Featured News - Current News - Archived News - News Categories

Olde Sanborn Days is a team effort

Fri, Jul 3rd 2015 07:00 am

TRADITION: Months of work (and teamwork) go into putting together the 25-year-old festival.

By Jill Keppeler

Tribune Editor

Over two days in July, about 2,500 to 3,000 people flock to the grounds of Sanborn Fire Co. on Ward Road (Route 429) to partake of the annual Olde Sanborn Days and all its activities.

But while all those people arrive at the Sanborn Fire Co. grounds to have fun (and eat, play and shop), the members of the Rotary Club of Niagara County Central work steadily over the total 14 hours of the festival ... as well as for months before.

"You want to change your name," mused Pat Sullivan, Rotary treasurer and coordinator of the event. "Sunday morning, you never want to do it again. By Sunday night, you're exhausted. ... By Monday, you're ready to go again."

This year's festival will take place from 10 a.m. to 5 p.m. July 11 and 12 at the Sanborn Fire Co. grounds, Ward Road (Route 429).

The events includes an arts and crafts show, refreshments, music, family activities, a petting zoo, children's games, a chainsaw artist, an auto show Sunday and more.

The festival started 25 years ago, after the Sanborn Fire Co. ended its annual field days, Sullivan said. At the same time, members of the relatively new Rotary Club were looking to contribute to the community.

"So we put together an arts and crafts show," he said. "It was a great success. It was a lot of work. We were all much younger ... but as the years went along, we did a lot of adjusting. It became easier.

"And as we became older, we discovered easier ways to do it."
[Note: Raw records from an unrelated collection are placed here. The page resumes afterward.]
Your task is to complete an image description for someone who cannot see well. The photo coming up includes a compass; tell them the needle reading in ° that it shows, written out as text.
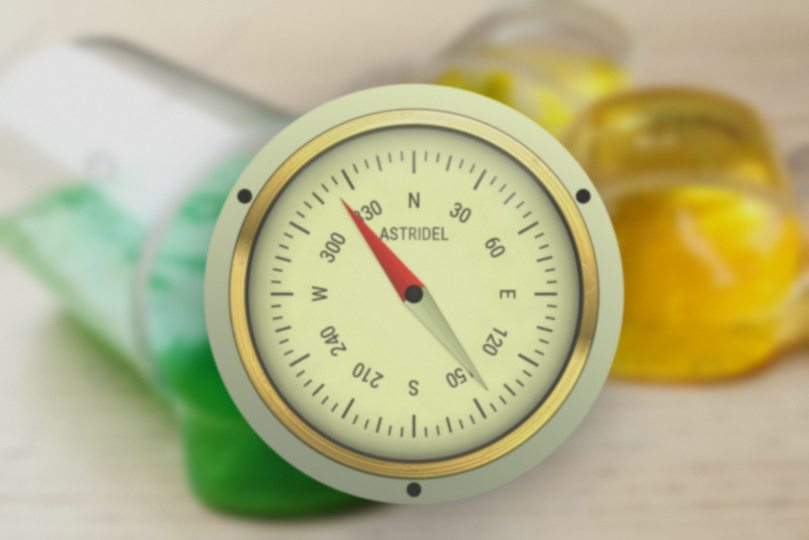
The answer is 322.5 °
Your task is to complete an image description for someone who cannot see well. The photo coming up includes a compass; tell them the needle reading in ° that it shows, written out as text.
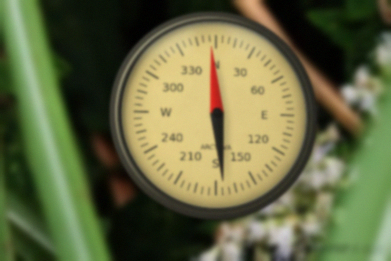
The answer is 355 °
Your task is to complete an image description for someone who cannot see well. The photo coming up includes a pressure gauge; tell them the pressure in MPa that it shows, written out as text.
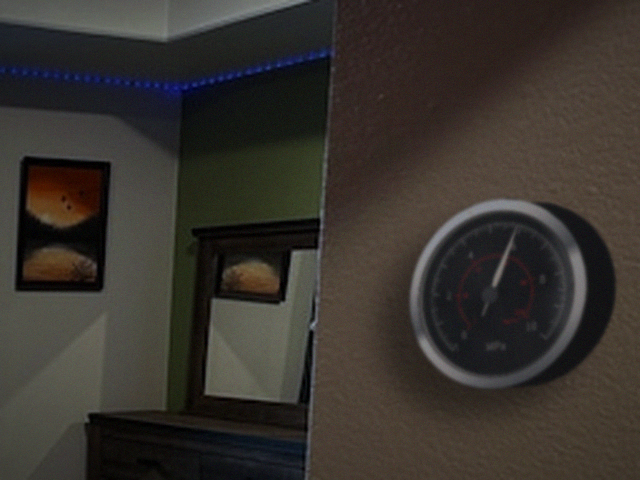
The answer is 6 MPa
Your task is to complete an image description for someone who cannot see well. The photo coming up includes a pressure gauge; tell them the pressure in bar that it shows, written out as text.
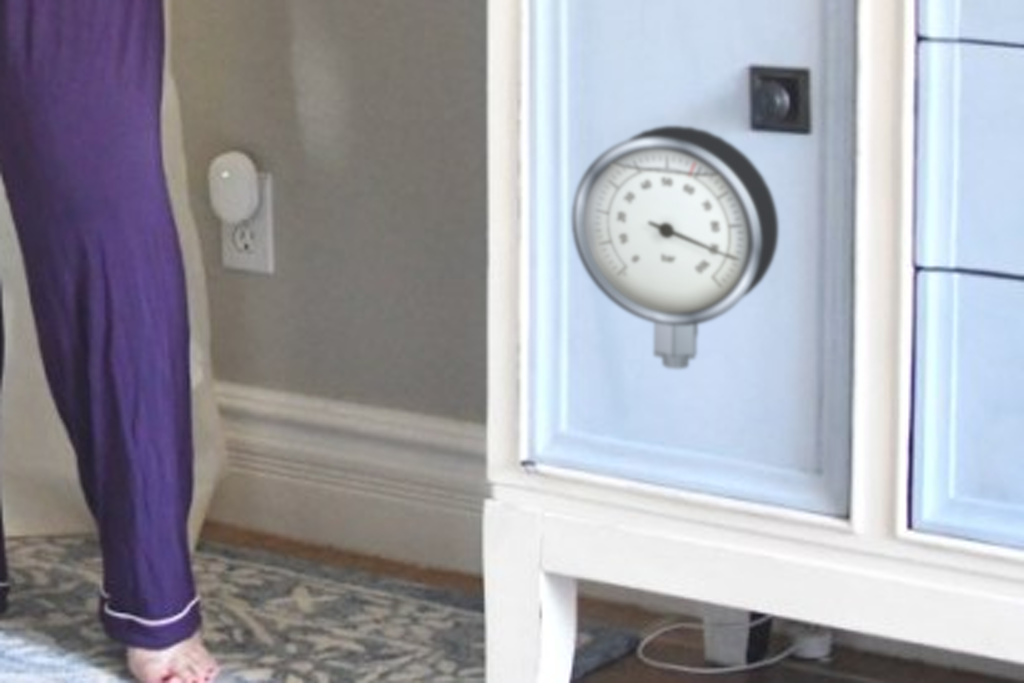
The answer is 90 bar
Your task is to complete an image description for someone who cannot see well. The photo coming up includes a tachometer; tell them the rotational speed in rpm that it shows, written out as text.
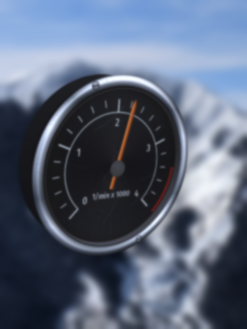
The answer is 2200 rpm
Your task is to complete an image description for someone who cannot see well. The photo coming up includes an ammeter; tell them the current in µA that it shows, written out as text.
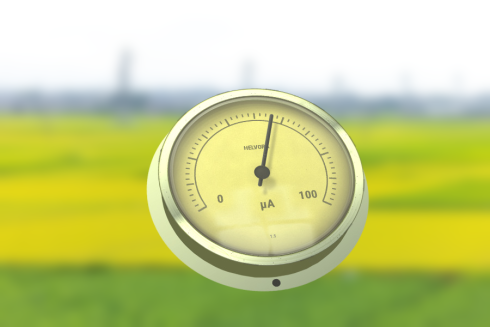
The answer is 56 µA
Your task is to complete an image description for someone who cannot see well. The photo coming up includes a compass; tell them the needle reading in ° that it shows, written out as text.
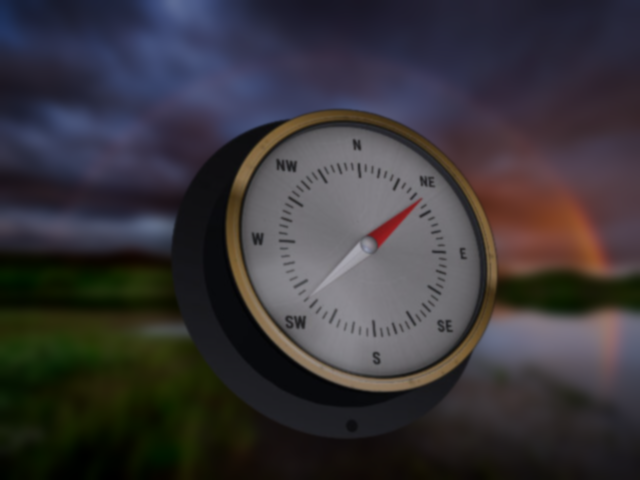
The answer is 50 °
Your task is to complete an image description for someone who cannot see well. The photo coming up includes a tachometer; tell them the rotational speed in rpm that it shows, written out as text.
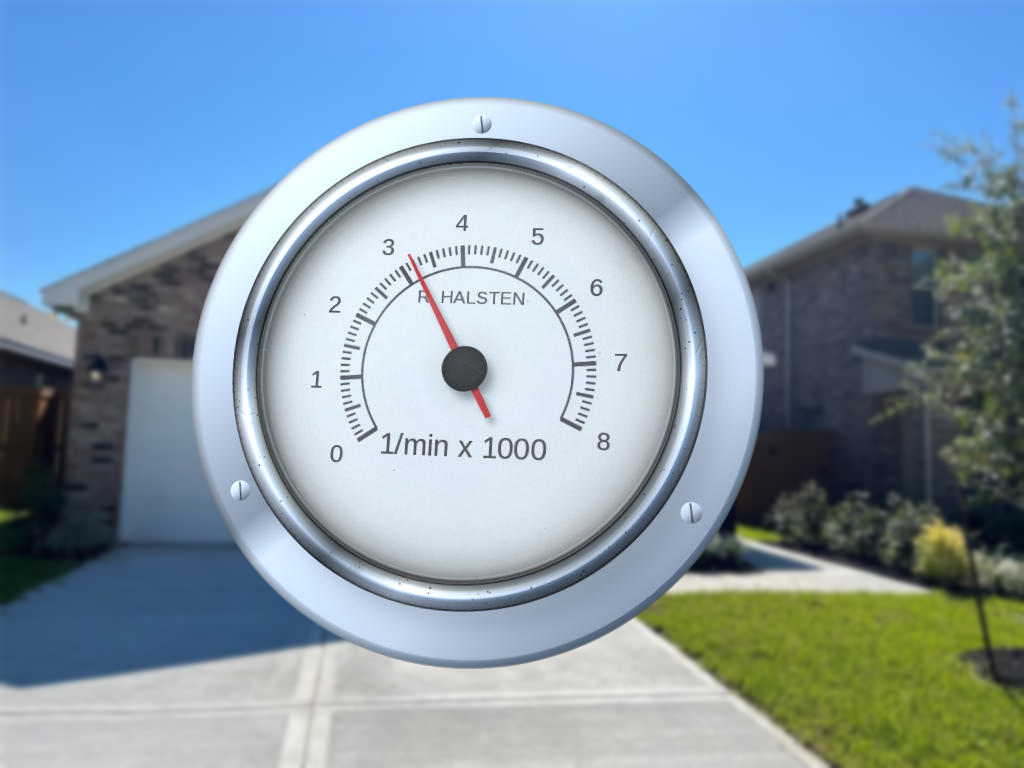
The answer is 3200 rpm
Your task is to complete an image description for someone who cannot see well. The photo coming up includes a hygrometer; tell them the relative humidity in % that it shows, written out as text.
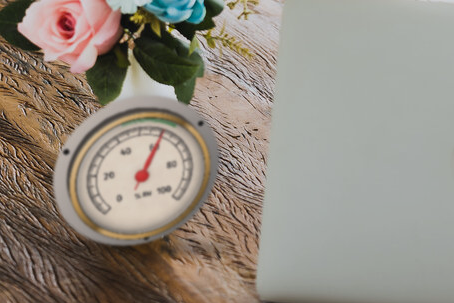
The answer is 60 %
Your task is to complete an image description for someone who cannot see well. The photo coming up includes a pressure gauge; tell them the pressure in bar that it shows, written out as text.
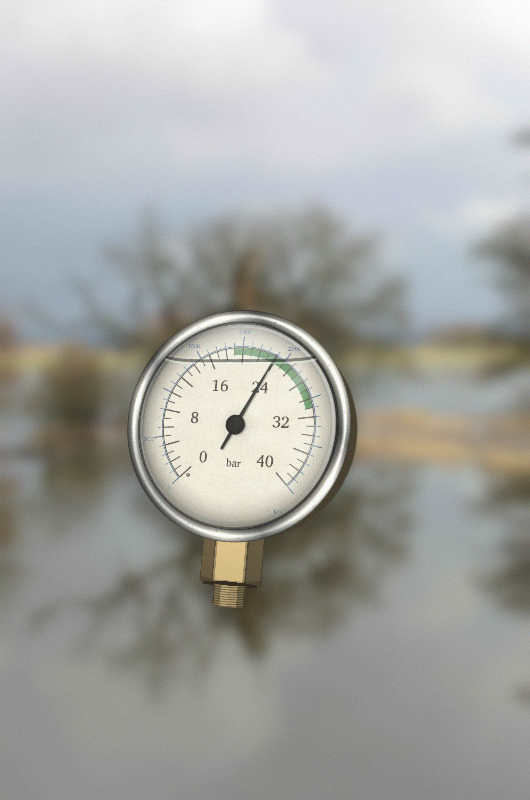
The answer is 24 bar
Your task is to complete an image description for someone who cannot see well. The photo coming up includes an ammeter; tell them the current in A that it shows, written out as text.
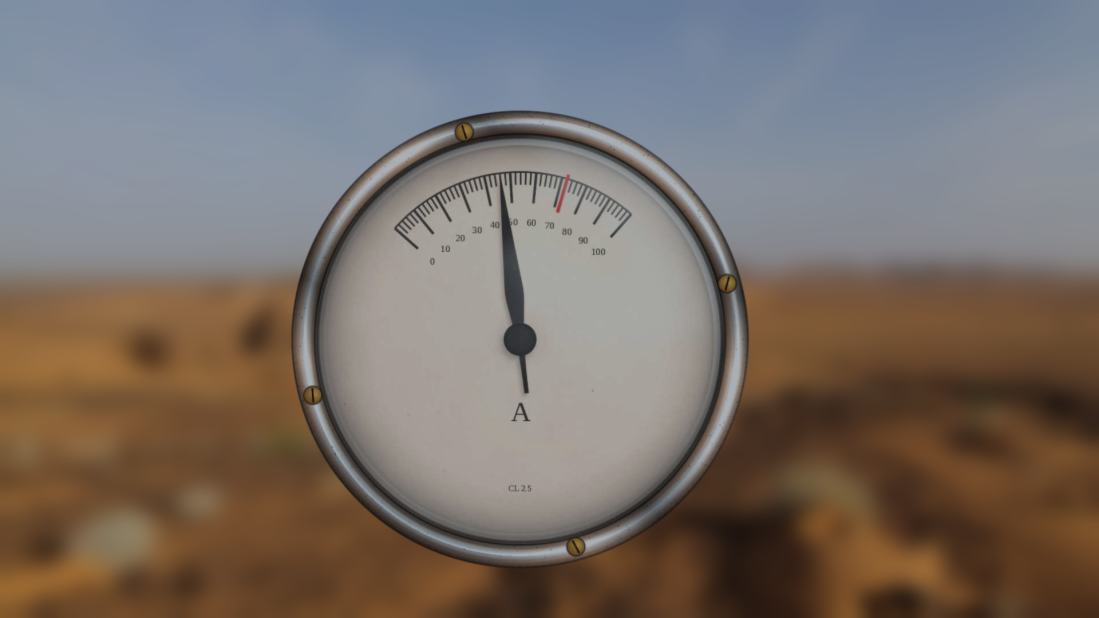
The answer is 46 A
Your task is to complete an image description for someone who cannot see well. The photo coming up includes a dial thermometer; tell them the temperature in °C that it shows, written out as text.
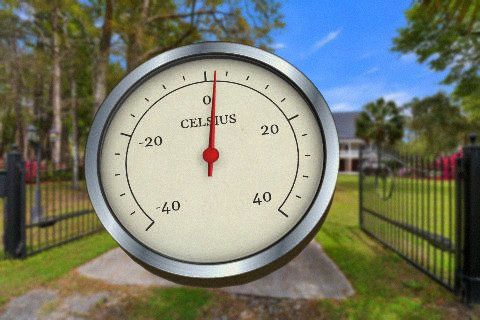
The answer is 2 °C
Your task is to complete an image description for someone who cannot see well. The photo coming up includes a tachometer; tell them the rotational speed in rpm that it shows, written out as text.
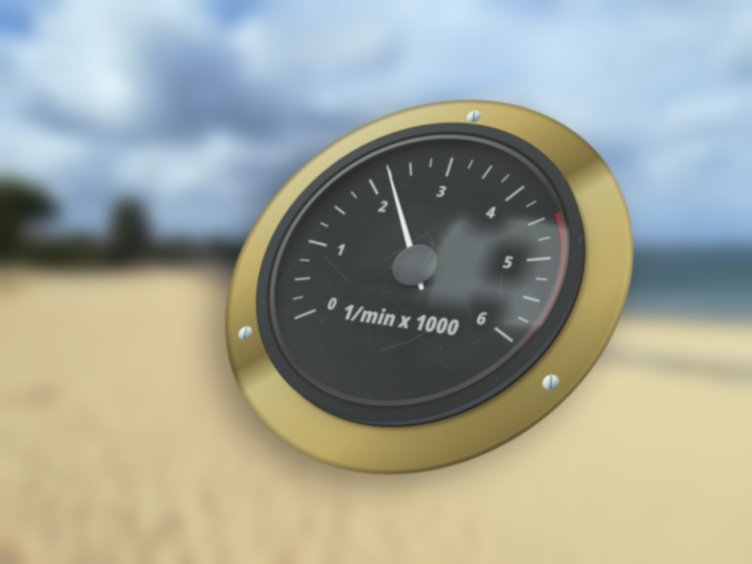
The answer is 2250 rpm
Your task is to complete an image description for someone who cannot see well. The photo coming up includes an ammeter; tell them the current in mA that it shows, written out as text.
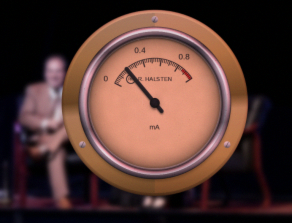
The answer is 0.2 mA
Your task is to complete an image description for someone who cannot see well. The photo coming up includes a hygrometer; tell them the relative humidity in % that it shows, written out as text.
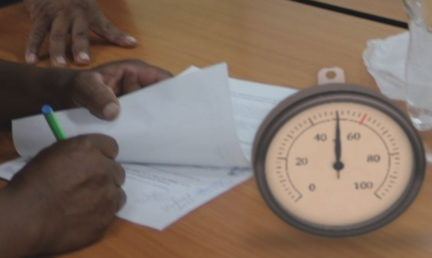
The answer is 50 %
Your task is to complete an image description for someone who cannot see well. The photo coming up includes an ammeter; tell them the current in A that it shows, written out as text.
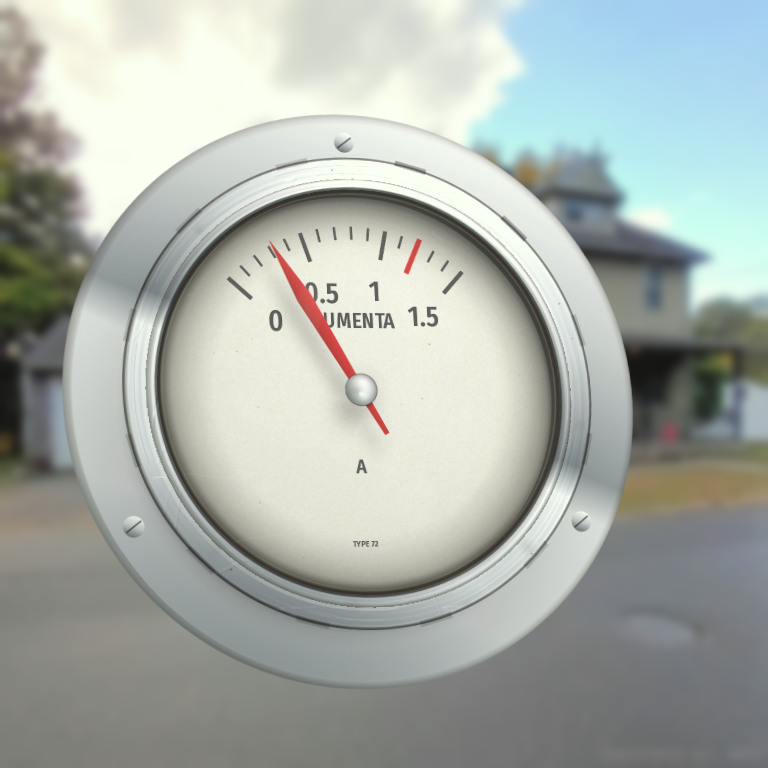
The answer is 0.3 A
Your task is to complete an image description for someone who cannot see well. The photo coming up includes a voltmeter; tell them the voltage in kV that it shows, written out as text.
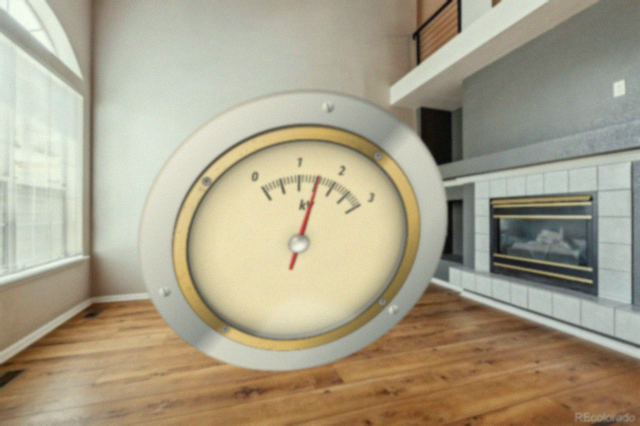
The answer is 1.5 kV
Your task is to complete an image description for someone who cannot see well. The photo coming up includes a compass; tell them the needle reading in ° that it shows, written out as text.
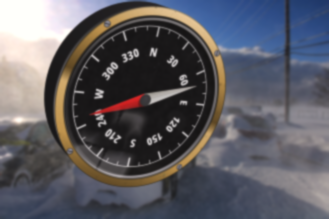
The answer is 250 °
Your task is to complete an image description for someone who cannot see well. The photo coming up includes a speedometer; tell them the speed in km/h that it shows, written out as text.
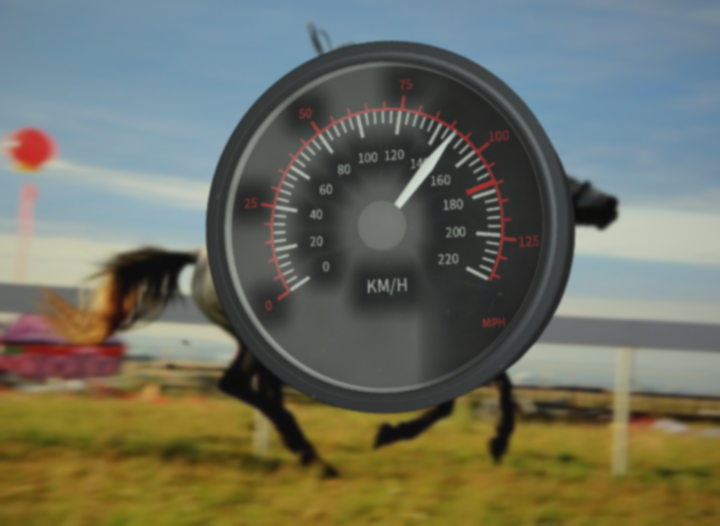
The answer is 148 km/h
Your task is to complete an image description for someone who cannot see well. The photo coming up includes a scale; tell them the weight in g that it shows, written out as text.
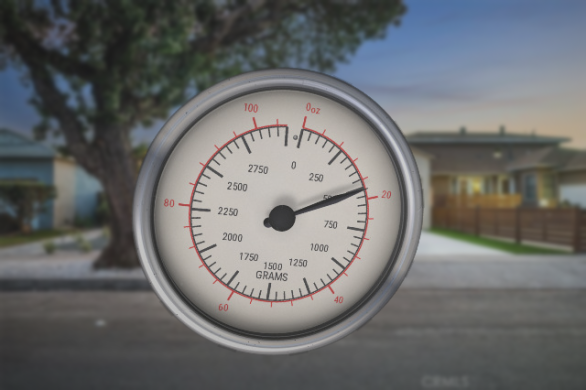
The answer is 500 g
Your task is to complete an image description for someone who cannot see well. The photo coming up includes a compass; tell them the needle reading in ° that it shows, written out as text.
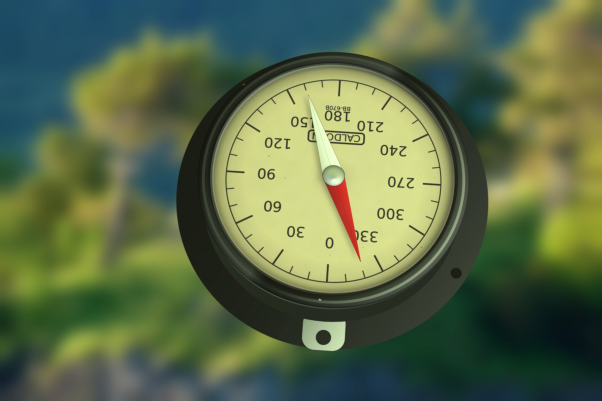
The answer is 340 °
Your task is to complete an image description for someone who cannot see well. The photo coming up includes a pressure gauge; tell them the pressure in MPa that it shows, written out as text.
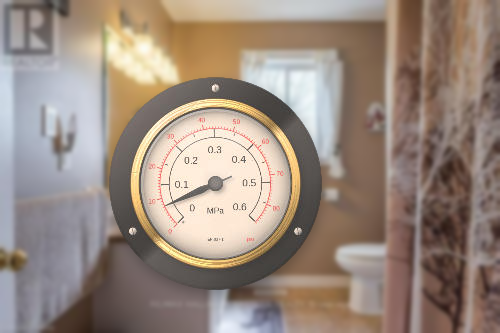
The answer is 0.05 MPa
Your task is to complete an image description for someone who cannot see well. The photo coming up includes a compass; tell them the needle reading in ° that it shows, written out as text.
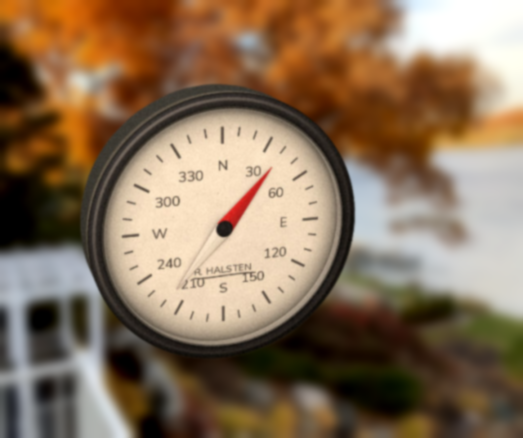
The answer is 40 °
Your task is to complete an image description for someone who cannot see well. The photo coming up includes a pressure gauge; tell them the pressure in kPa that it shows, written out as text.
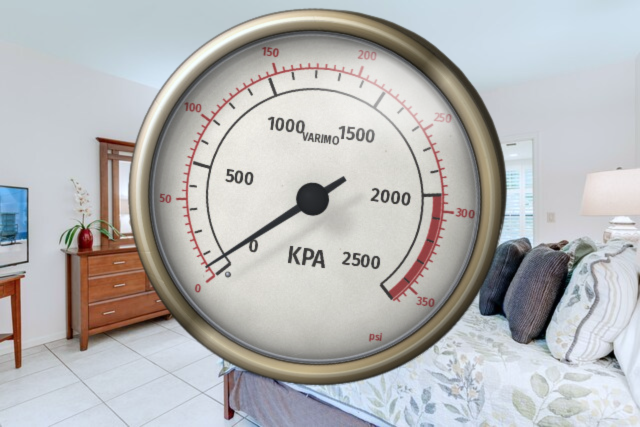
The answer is 50 kPa
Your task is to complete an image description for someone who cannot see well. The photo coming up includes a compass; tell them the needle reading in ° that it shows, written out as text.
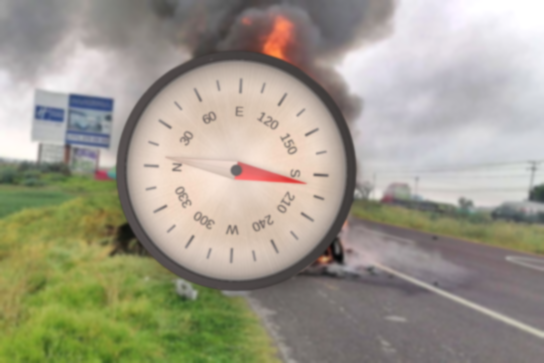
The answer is 187.5 °
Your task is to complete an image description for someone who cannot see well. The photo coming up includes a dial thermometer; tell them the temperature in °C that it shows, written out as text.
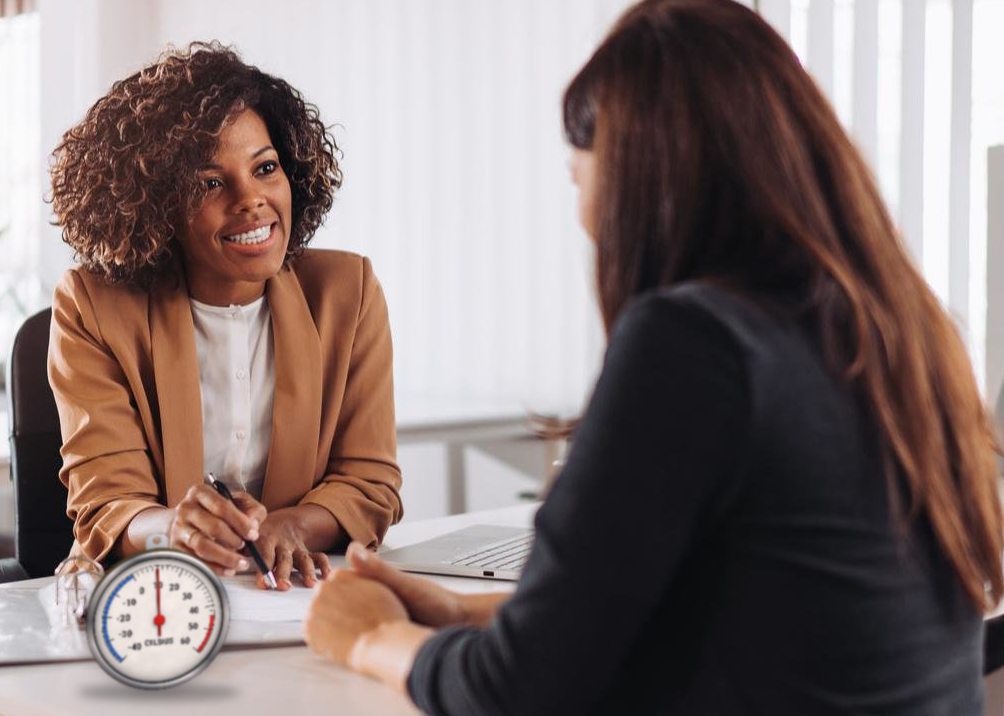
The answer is 10 °C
Things have changed over the years, including the advent of a partnership with the Lewiston Council on the Arts and the addition of performances by a chainsaw artist from Masters of the Chainsaw, the Sanborn Fire Co. and Lockport Community bands and Dale Campbell of Toast & Jam.

 

Community organizations work together for the event, with the Sanborn Fire Co. providing the site and holding a chicken chowder sale, Sullivan said. Middle school students who take part in Interact, a Rotary-supported service group, run the children's games.

It's also a team effort from the 20-some members of the Rotary Club, many of whom have also been there since the first festival. Sullivan said they rely on each other, whether it's to wrangle crafters or cook hot dogs.

While the club will start working on the year's Olde Sanborn Days as early as January of that year, things ramp up the Friday before, when volunteers might be setting things up past midnight, Sullivan said.

"I spend most of Friday night organizing where we have artists there," he said, noting that the field is marked for crafter locations the night before and the interior of the fire hall is reconfigured that evening - after bingo, of course. "It's just getting the show started."

Tom Grimm, a member of the Rotary Club, has been working on the festival for about 12 years. During Saturday, he said, he's likely to be found cooking hot dogs, while Sundays, he's helping run the auto show.

"It's just a constant flow of bringing more food out, doing this, doing that," he said. "It's a lot of work, but it's a lot of fun."

It's manageable because it's a team effort, Grimm said. "Everyone pitches in and grabs something and moves something and next thing you know, it's all together."

Sullivan typically spends much of Olde Sanborn Days Saturdays taking care of the 70-to-80-some crafters, taking their requests ... and sometimes, their disagreements ... as well as making sure the entertainment acts are present and accounted for.

By midday Sunday, he's kept busy touching base with the crafters and collecting money for next year, as well as taking more requests and suggestions.

"By then, they're pretty happy," Sullivan said. "The more who come to me on Sunday afternoon, the better the show has been."

Money raised by the Rotary Club at Olde Sanborn Days goes to scholarships given to seniors at three local high schools (Niagara-Wheatfield, Wilson and Starpoint) and one scholarship to NCCC, a total of about $7,000 each year, Sullivan said. The club also supports the YWCA's programs to prevent domestic violence, United Cerebral Palsy and more.

"The money raised is actually put back into the community, and we spend a lot of money in the community," he said. "What we have found out is that several businesses in Sanborn have seen an increase in business activities (during the event). Which is what we're looking for. People are coming.

"People enjoy being here. And that's the joy we get out of the whole thing."